A outra figura – Brutus – assume semelhanças várias com o cordeiro, mas também óbvias diferenças. Brutus é uma figura histórica que a posteridade associa (com razão) ao assassinato de Júlio César. Ao contrário do cordeiro/bode expiatório, Brutus participou ativamente na conjura. Quiçá teve mesmo uma responsabilidade determinante na decisão de assassinar César. Contudo Brutus não agiu sozinho. Vários senadores acicataram o grupo e assinaram a sentença de morte de César. E concretizaram a decisão, desferindo, à vez, sucessivas facadas no indefeso Júlio.
Mas a história que é do domínio popular não acrescentou mais um único nome ao de Brutus no assassinato de César. Para a posteridade ficou apenas e só o Brutus, que César identificou e individualizou com a célebre e histórica frase: “também tu, Brutus?”.
A história está cheia de Brutus, que permitem que se deixe na sombra tantos e tantos responsáveis por atrocidades, erros ou momentos infelizes.
Já os cordeiros sacrificiais (impolutos e completamente alheios aos erros humanos) são verdadeiramente raros. Penso mesmo que, fora da religião, a história não regista nenhum.

sexta-feira, 11 de abril de 2014


PRODUTIVIDADE E SALÁRIO

Será mais ou menos consensual que os níveis salariais deveriam andar particularmente ajustados com os níveis da produtividade. Independentemente das fórmulas de cálculo, é evidente que não faz sentido (nem é possível) pagar salários altos quando as produtividades são baixas. Mas, da mesma forma, não faz sentido nem é justo haver grandes diferenças salariais quando as produtividades são equivalentes.

E se este princípio é válido para as empresas também o deveria ser para os países. Só que aí o equilíbrio de forças é mais desproporcionado, acabando por produzir resultados mais desequilibrados que quando é um mercado aberto a servir de pêndulo.

 

CHARADA II

Dois colegas de escola, o Alberto e o Pedro, alunos com médias equivalentes e capacidades semelhantes, foram trabalhar para duas empresas geridas de forma completamente diferente, apesar de produzirem bens concorrenciais no mercado. O Alberto foi ganhar 100 e o Pedro ficou a ganhar 70.

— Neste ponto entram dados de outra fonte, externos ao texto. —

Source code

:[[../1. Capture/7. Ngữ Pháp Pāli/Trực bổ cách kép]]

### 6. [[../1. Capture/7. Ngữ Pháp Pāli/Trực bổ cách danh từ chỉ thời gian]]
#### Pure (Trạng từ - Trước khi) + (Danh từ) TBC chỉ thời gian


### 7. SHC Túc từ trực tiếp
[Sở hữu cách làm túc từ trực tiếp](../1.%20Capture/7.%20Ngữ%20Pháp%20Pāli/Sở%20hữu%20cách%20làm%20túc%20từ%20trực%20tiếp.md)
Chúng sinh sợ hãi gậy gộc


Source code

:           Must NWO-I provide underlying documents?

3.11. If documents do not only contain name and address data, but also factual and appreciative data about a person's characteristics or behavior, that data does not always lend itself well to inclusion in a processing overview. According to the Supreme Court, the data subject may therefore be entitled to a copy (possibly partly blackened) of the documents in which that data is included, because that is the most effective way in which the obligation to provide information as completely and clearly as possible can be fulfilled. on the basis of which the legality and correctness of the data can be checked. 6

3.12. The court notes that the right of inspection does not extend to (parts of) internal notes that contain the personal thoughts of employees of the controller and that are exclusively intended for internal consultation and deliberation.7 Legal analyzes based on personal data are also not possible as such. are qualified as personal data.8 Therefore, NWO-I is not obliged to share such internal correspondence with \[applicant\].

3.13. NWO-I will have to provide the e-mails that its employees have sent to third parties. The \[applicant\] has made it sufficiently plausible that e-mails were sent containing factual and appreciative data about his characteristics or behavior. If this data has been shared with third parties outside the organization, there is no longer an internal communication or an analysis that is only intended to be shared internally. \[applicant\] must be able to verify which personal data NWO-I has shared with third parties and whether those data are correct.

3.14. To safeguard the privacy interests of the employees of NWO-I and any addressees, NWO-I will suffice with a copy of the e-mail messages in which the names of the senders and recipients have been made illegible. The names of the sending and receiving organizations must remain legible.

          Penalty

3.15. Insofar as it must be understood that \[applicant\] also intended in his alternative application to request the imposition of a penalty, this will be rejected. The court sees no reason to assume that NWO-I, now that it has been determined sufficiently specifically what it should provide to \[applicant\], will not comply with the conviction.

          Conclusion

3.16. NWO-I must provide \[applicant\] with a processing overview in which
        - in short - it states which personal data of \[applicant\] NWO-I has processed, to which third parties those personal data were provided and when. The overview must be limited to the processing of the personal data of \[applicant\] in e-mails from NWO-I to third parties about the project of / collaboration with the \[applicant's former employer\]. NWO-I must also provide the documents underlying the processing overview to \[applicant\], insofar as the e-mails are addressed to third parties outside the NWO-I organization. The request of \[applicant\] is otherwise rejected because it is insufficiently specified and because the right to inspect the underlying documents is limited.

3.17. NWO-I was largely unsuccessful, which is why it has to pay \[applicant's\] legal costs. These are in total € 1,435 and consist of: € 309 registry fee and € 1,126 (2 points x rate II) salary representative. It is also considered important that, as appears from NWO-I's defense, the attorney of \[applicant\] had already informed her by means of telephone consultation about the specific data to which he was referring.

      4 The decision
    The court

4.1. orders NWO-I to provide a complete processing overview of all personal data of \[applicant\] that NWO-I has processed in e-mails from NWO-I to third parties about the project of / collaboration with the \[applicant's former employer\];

O Alberto, poupadinho, passou a gastar 90. Como poupava 10, ao fim de algum tempo tinha acumulado um bom pecúlio.

O Pedro, com a expectativa de vir a subir para um patamar equiparado ao Alberto, ganhava 70, mas ia gastando 80. Ao fim de algum tempo tinha consumido as suas economias e acumulava já uma dívida “impagável”.

É absolutamente fora de questão que o Pedro não podia gastar 80 quando só ganhava 70. Mas isso não invalida que se possam colocar algumas questões em torno do tema, para uma reflexão sobre o que se passa “atrás do espelho” onde vemos refletida a nossa imagem:

Pergunta 1 – Qual dos dois é o mais produtivo e o mais trabalhador?

Pergunta 2 – Qual dos dois é o mais poupado e qual é o mais gastador?

Pergunta 3 – Qual dos dois está a ganhar acima do que merece ou abaixo do que é justo?

Perguntas para as quais não se espera resposta:

 - como é que se vai resolver o problema?

 - qual é a responsabilidade das entidades patronais?

 - e qual é a capacidade do mercado para resolver um problema destes?